A stone is thrown from the ground with speed $v$ at an angle $θ$ to the horizontal. There is no friction and the ground is flat. Find the total distance it travels before hitting the ground. Show that the distance is greatest when $\sin θ \cdot\ln (\sec θ + \tan θ) = 1$.

My work:

We can describe the motion with the following vector:

$$\vec r(t)=\langle v\cos\theta \cdot t,v\sin\theta \cdot t-gt^2/2\rangle$$

We know the vector hits the ground when the $y$ component is equal to $0$. Solving for $t_0$, we get that the ball reaches the ground again at $t_0=\frac{2v\sin\theta}{g}$.

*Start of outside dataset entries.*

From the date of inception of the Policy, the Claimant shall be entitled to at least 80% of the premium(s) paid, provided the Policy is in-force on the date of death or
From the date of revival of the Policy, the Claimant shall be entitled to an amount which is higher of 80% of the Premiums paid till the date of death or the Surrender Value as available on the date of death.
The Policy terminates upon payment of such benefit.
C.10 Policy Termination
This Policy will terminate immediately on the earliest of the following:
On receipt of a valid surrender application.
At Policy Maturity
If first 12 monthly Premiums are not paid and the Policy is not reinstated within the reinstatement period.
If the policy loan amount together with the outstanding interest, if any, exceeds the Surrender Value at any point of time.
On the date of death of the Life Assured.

Let's set up an integral for the arc length $s$:

$$s=\int_0^{t_0}\sqrt{\left(\frac{dx}{dt}\right)^2+\left(\frac{dy}{dt}\right)^2}dt$$

Some quick differentiation and we can replace $\frac{dx}{dt}$ and $\frac{dy}{dt}$ with the following identities:

$$s=\int_0^{t_0}\sqrt{(-v\sin\theta)^2+(v\cos\theta-gt)^2}dt$$

Since we are trying to optimize $\theta$, if we take the derivative of the arc length, set it equal to $0$, and find the maximum, then we can solve for optimal $\theta$. We'll also replace $t_0$ with its identity in terms of $\theta$.

$$\frac{ds}{d\theta}=\frac{d}{d\theta}\int_0^{\frac{2v\sin\theta}{g}}\sqrt{v^2-2v\cos\theta\cdot gt+g^2t^2}dt$$

$$\frac{ds}{d\theta}=\frac{2v\cos\theta}{g}\sqrt{v^2-2v\cos\theta\cdot gt+g^2t^2}$$

Here I am unsure how to relate $t$ to $v$ and $\theta$. Do I use the identity for $t_0$, a kinematics equation, or simply treat $t$ as a constant? This, of course, assumes my work thus far has been valid.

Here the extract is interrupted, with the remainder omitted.